Records to process.
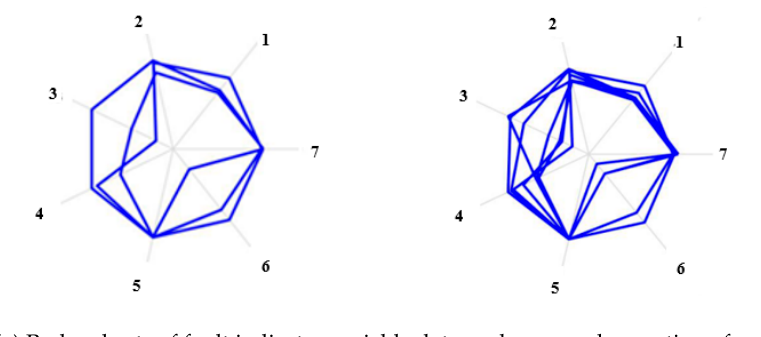
Figure 2. Schematic of wind turbine control system diagram. ( 1 ) Rotor; ( 2 ) main shaft; ( 3 ) gearbox; ( 4 ) brake system; ( 5 ) pitch control system; ( 6 ) generator; ( 7 ) power control to the grid; ( 8 ) low voltage switchgear; ( 9 ) low voltage switchgear; ( 10 ) converter system; ( 11 ) generator side converter;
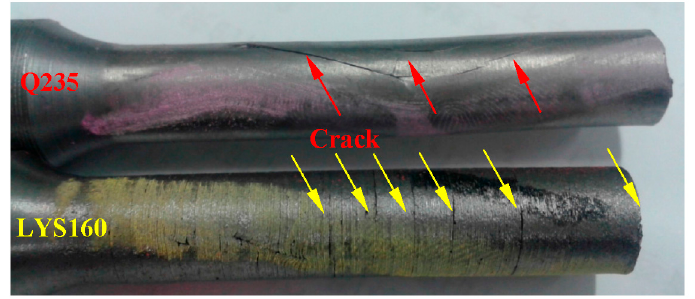
Figure 11. Comparison of the failure mechanism in Q235 and LYS160.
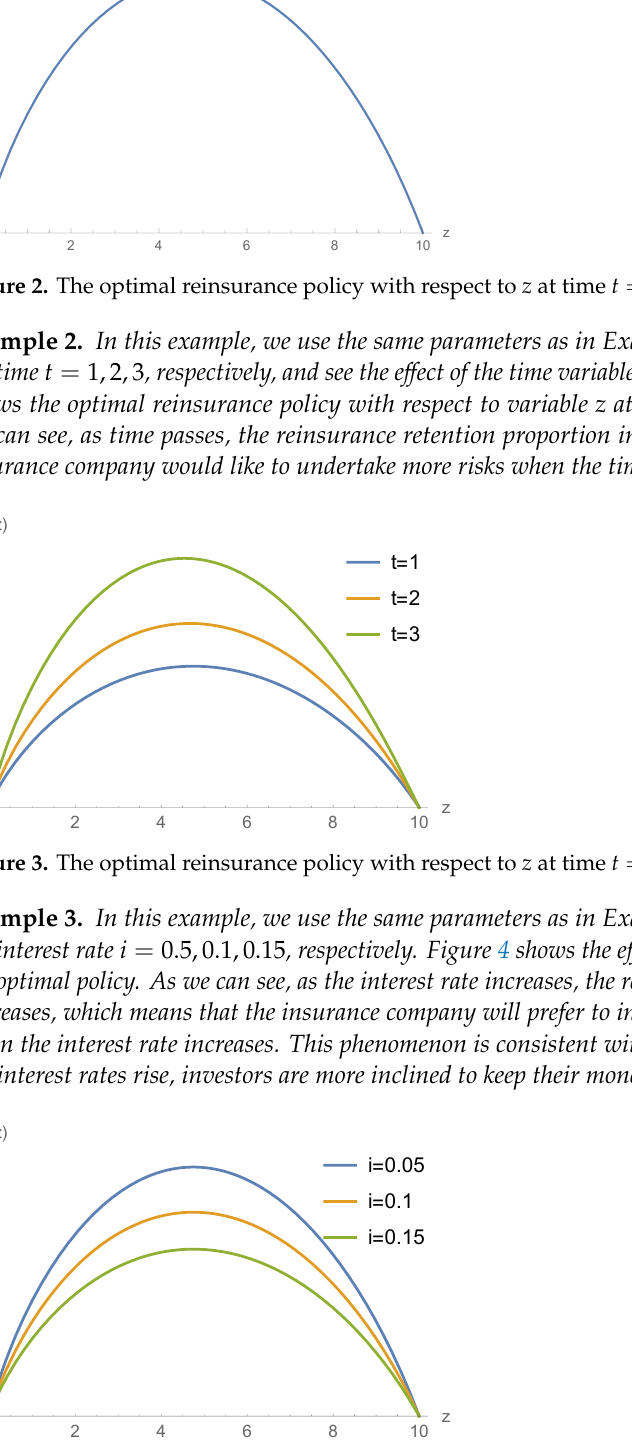
Figure 4. The optimal reinsurance policy with respect to z under di ff erent interest rates i = 0.05,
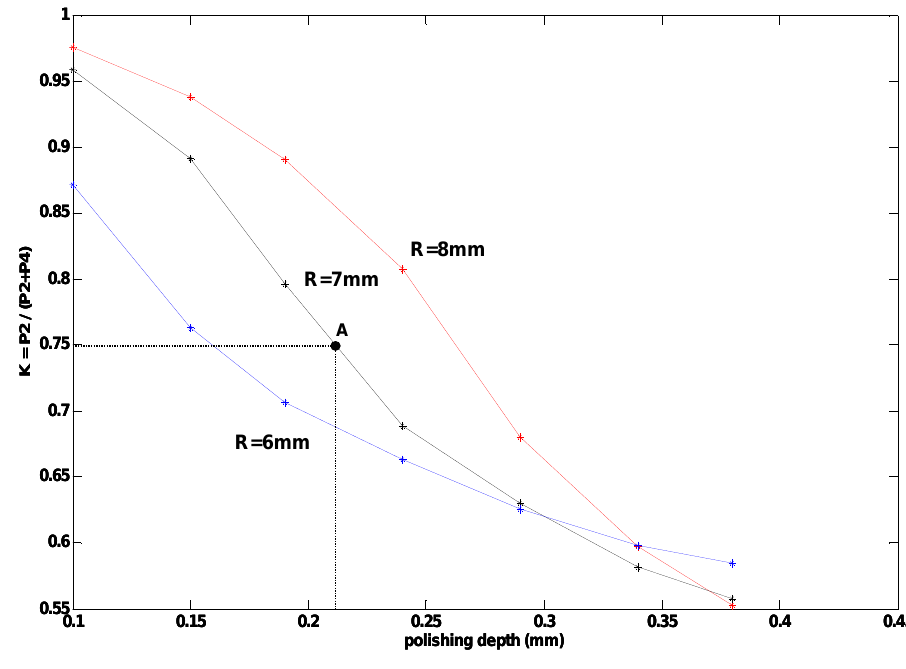
Figure 2. K versus polishing depth simulation for different bending radii (6, 7 and 8 mm) considering water as the external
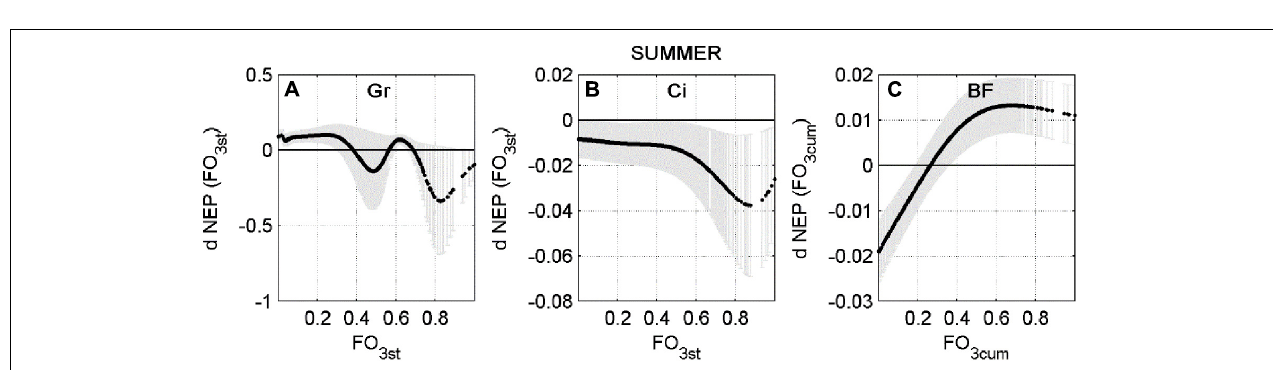
FIGURE 2 | Averaged partial derivative of NEP (dNEP) with respect to the corresponding input variable (FO 3st or FO 3CUM ) ± standard deviation, calculated using Spring data. (A) Auchencorth Moss (Au), (B) Bugac (Bu), (C) Castelporziano (CPZ), (D) Bosco Fontana (BF), (E) Blodgett (BL), (F) Lindcove (Ci).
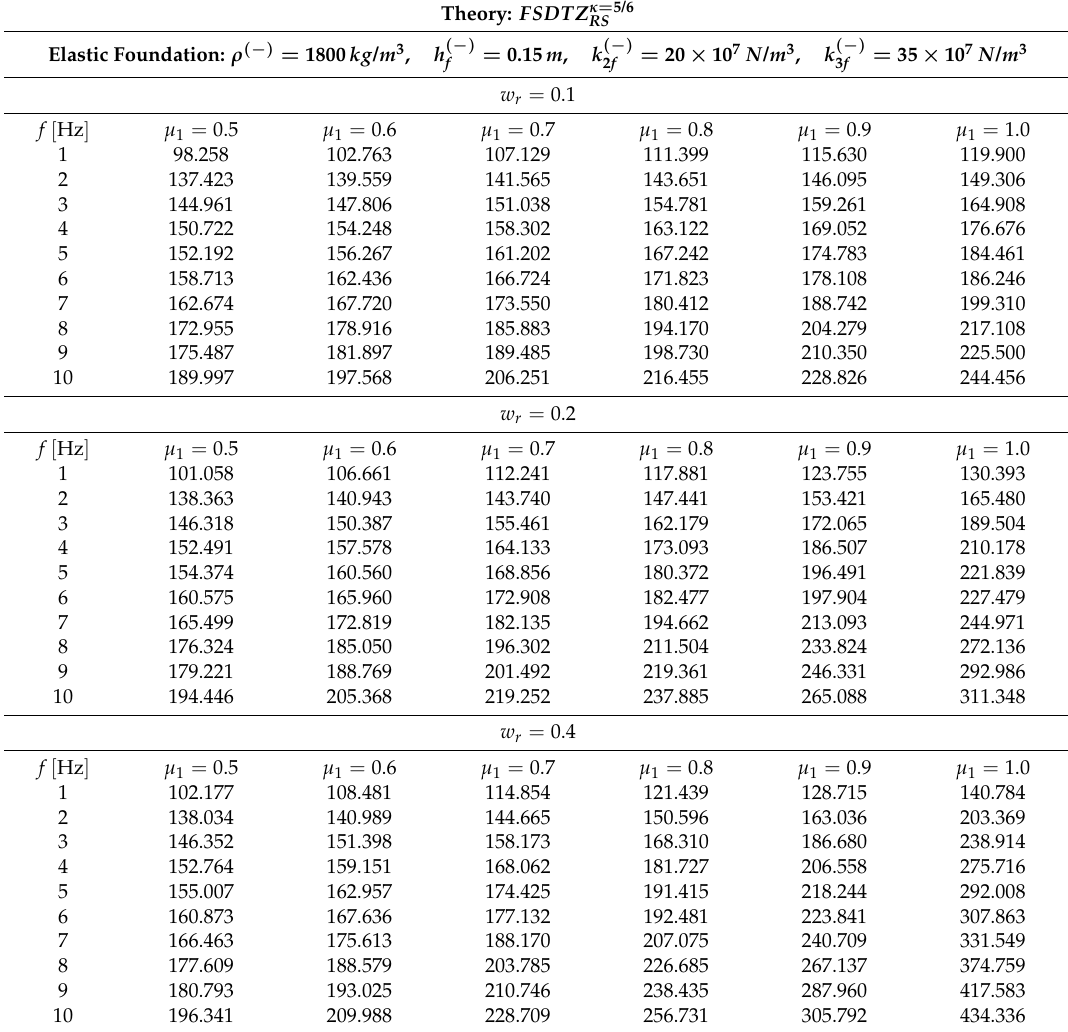
Table 10. First ten natural frequency variations for FSDTZ κ = 5/6 RS (Figure 4c) reinforced by CNTs distributed as in Figure 5c for different mass fractions w r when varying the parameter of agglomeration µ 1 with µ 2 = 1. The Chebyshev-Gauss-Lobatto grid distribution was employed, with I N = 31, I M =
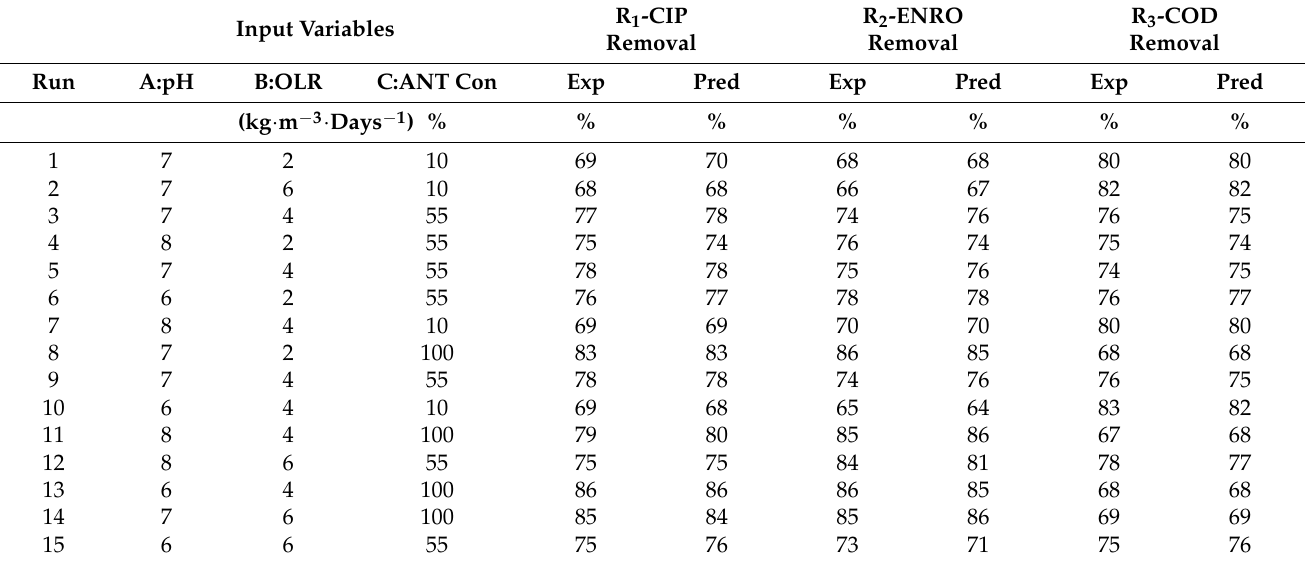
Table 2. Experiment design matrix in actual units and experimental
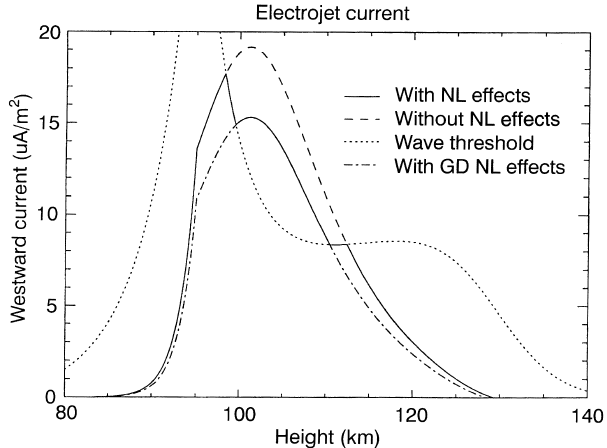
Fig. 4. Electrojet current density as a function of height. The dashed line shows the current without nonlinear effects, the solid line shows the current including effects of a two-stream wave-driven nonlinear current, the dash-dotted line shows the current including effects of a gradient-drift (GD) wave-driven current and the dotted line shows the minimum current necessary for initiating two-stream waves and the resulting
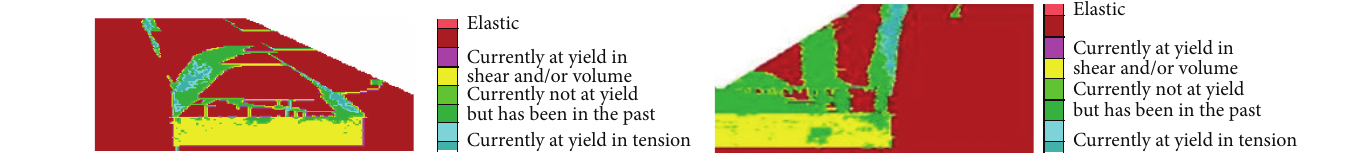
Figure 9: The failure status when mining under gully.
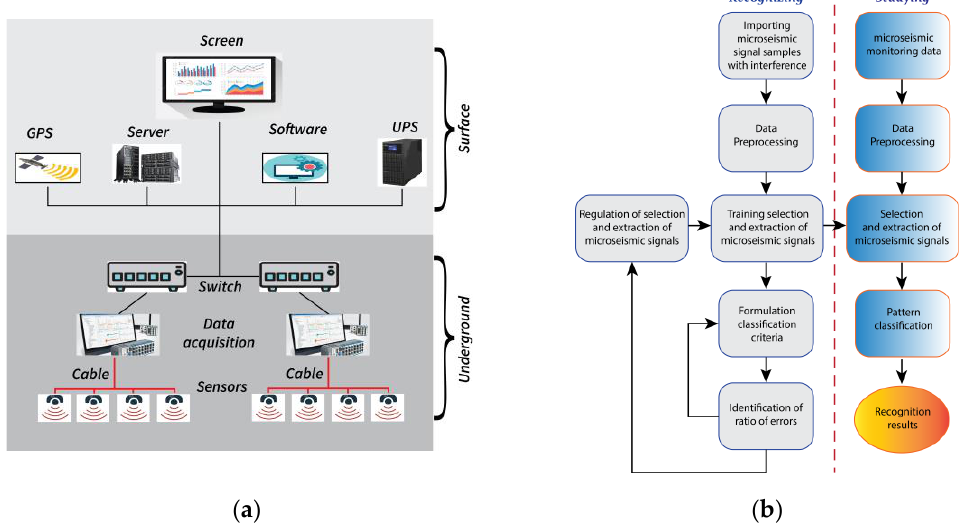
Figure 4. ( a ) In-situ monitoring for rockbursts: ( a ) Structure of microseismic monitoring system in a mine (modified from ref. [93]); ( b ) pattern recognition for microseismic signals (modified from ref. [92]).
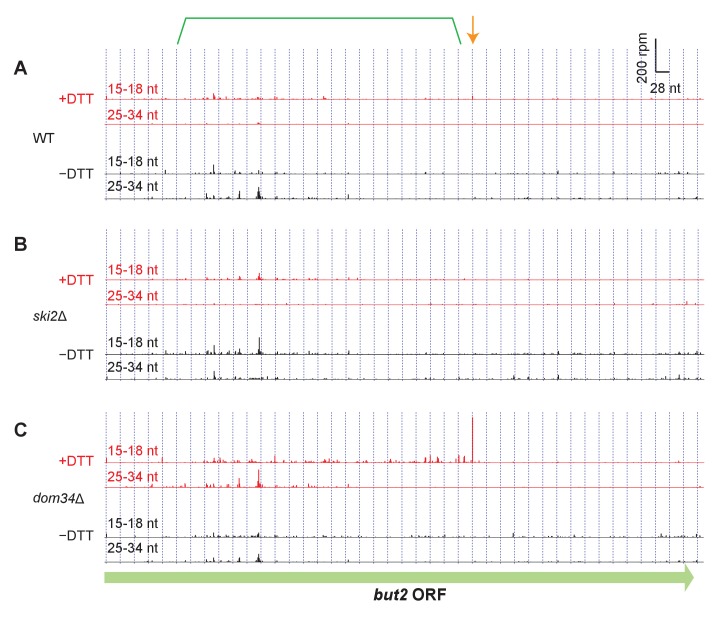
Read alignment to an example gene in different strain backgrounds. (A–C) Same as Fig. Figure 3B but showing additional datasets for but2. For reference, annotation of the original stall site and upstream NGD cleavage in Figure 3B have been retained.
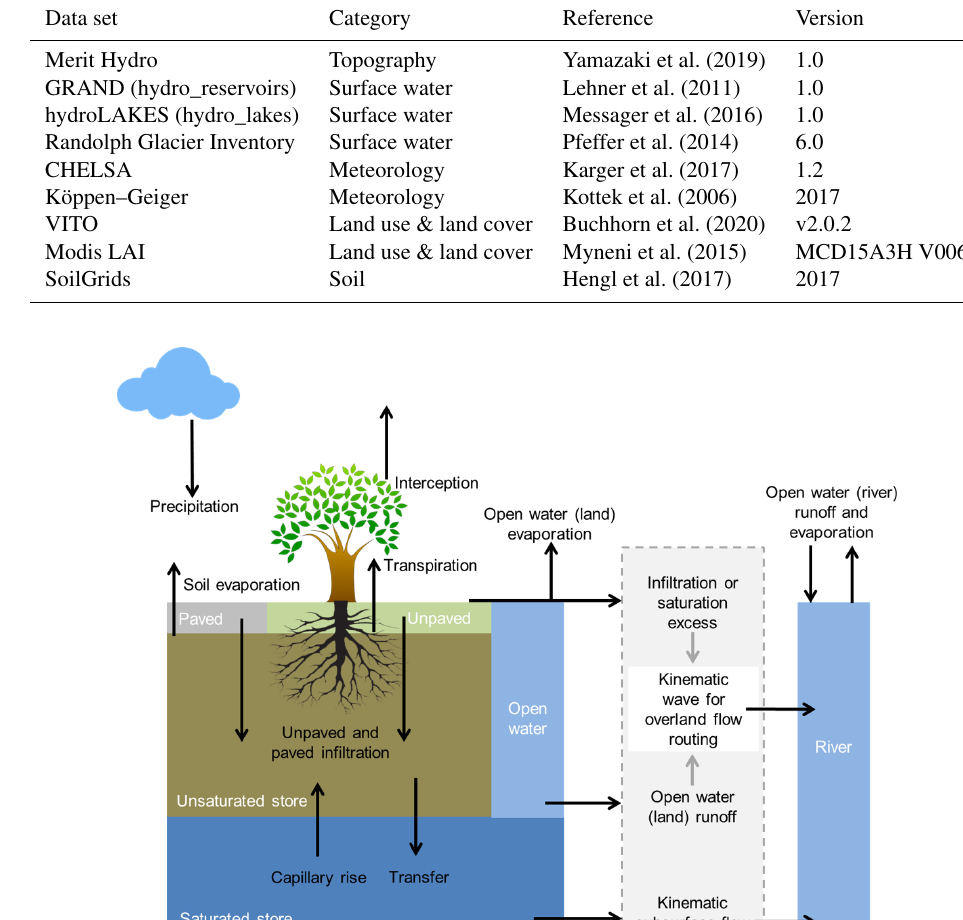
– vertical transfer of water that is controlled by the sat- urated hydraulic conductivity at the water table or bot- tom of a layer, the relative saturation of the layer, and a power coefficient depending on the soil texture (Brooks and Corey,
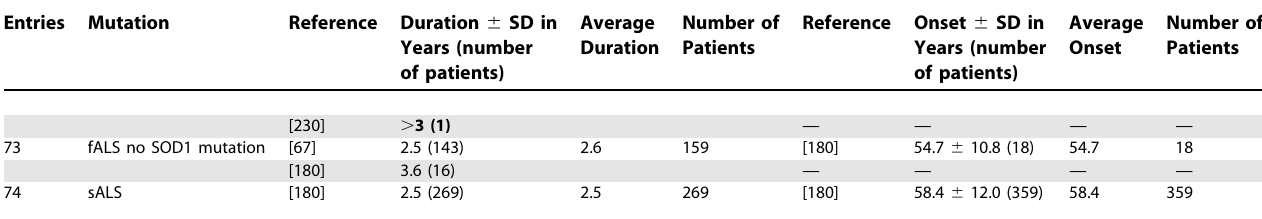
Figure S1. Lack of Correlation between SOD1 Aggregation Propen- sity and SOD1 Instability The same dataset for fALS-associated SOD1 mutations shown in Figures 3 and 4 were considered. The predicted aggregation propensities and instabilities from 28 different fALS-causing SOD1 mutations were plotted using the software SigmaPlot 9.0 (Systat Software, Inc.). Figure S2. Little or No Correlation between SOD1 Aggregation Propensity, SOD1 Instability, or the Sum of Aggregation Propensity and Instability with fALS Patients’ Age of Onset The relationship between SOD1 aggregation propensity (A, D), instability (B, E), or sum of aggregation propensity and instability (C, F) with fALS patients’ age of onset are presented. The linear regressions presented in (A–C) were weighted by the number of patients for each mutation using SPSS version 15.0 (SPSS, Inc.). The correlation between the size of each data point and the number of patients for (A-C) is shown as an inset in (C). The linear regressions presented in (D–F) were treated equally regardless of the number of patients for each mutation (unweighted) using the software SigmaPlot 9.0 (Systat Software, Inc.). The age of onset data presented in these six graphs are from 649 patients with 29 different fALS- causing SOD1 mutations with reported stability values. Aggregation propensity, instability, and sum of aggregation propensity and instability were obtained as described in the Materials and Methods section. Aggregation propensity, instability, or sum of aggregation propensity and instability has little or no correlation with patients’ age of onset. Found at doi:10.1371/journal.pbio.0060170.sg002 (261 KB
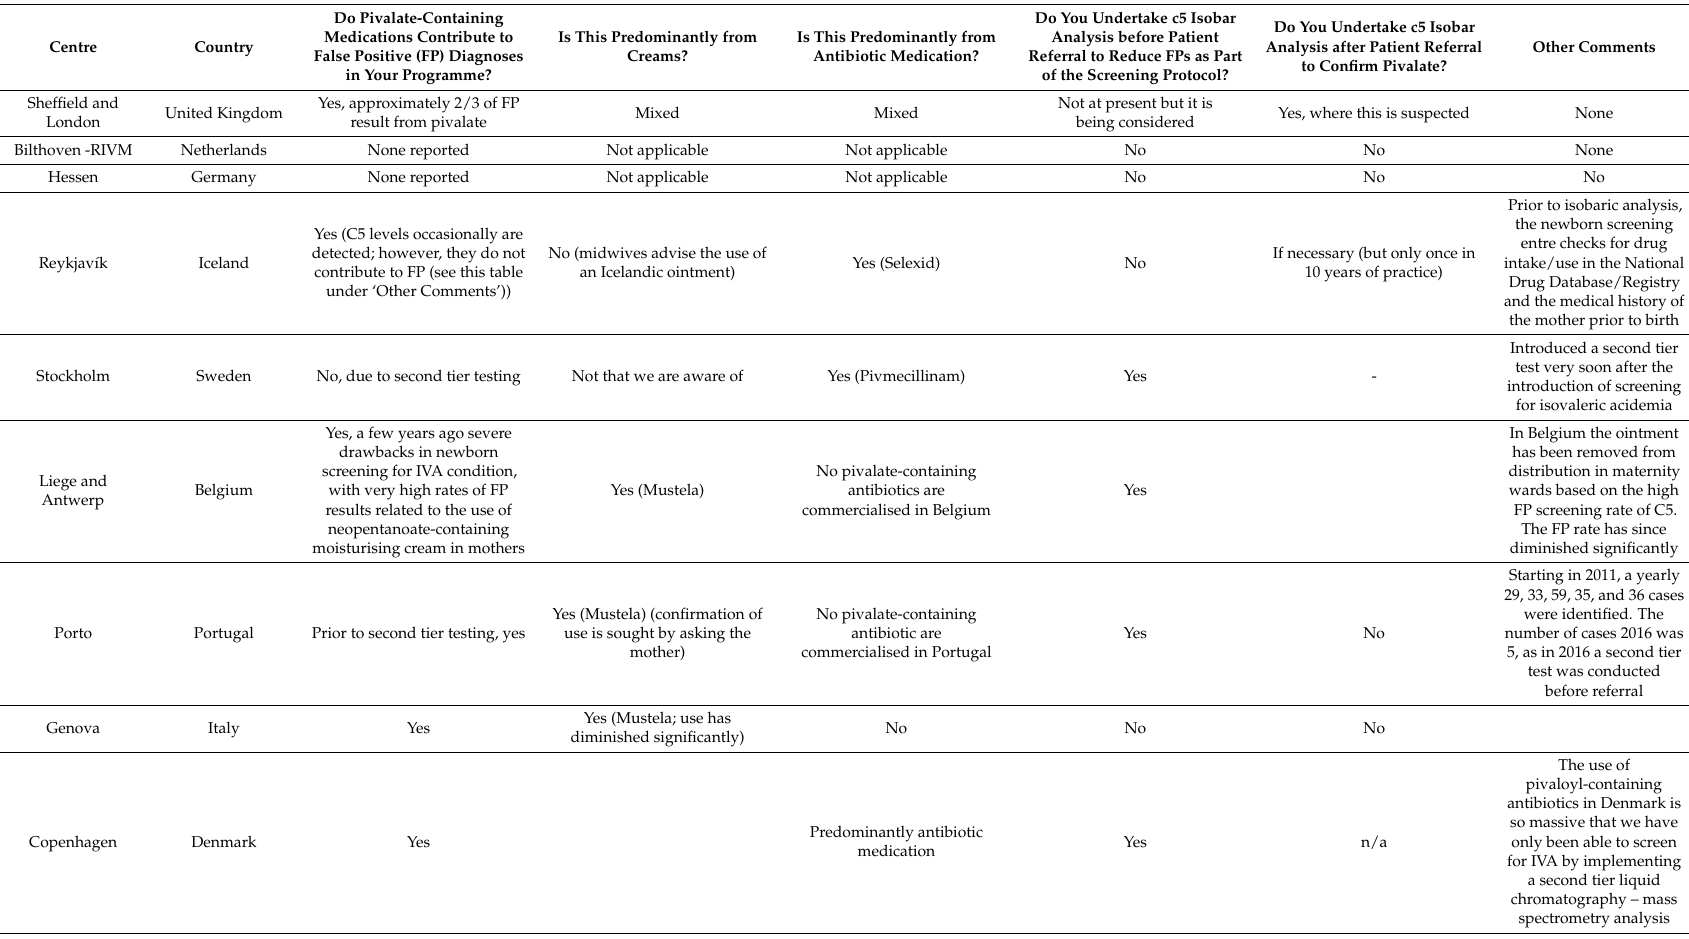
Table 1. Summary of results from a survey in centres from nine European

Work task. Whenever a line in the entries above includes the word "grid", pull that line out.

Worked solution.
Figure 2. Schematic of wind turbine control system diagram. ( 1 ) Rotor; ( 2 ) main shaft; ( 3 ) gearbox; ( 4 ) brake system; ( 5 ) pitch control system; ( 6 ) generator; ( 7 ) power control to the grid; ( 8 ) low voltage switchgear; ( 9 ) low voltage switchgear; ( 10 ) converter system; ( 11 ) generator side converter;
Table 10. First ten natural frequency variations for FSDTZ κ = 5/6 RS (Figure 4c) reinforced by CNTs distributed as in Figure 5c for different mass fractions w r when varying the parameter of agglomeration µ 1 with µ 2 = 1. The Chebyshev-Gauss-Lobatto grid distribution was employed, with I N = 31, I M =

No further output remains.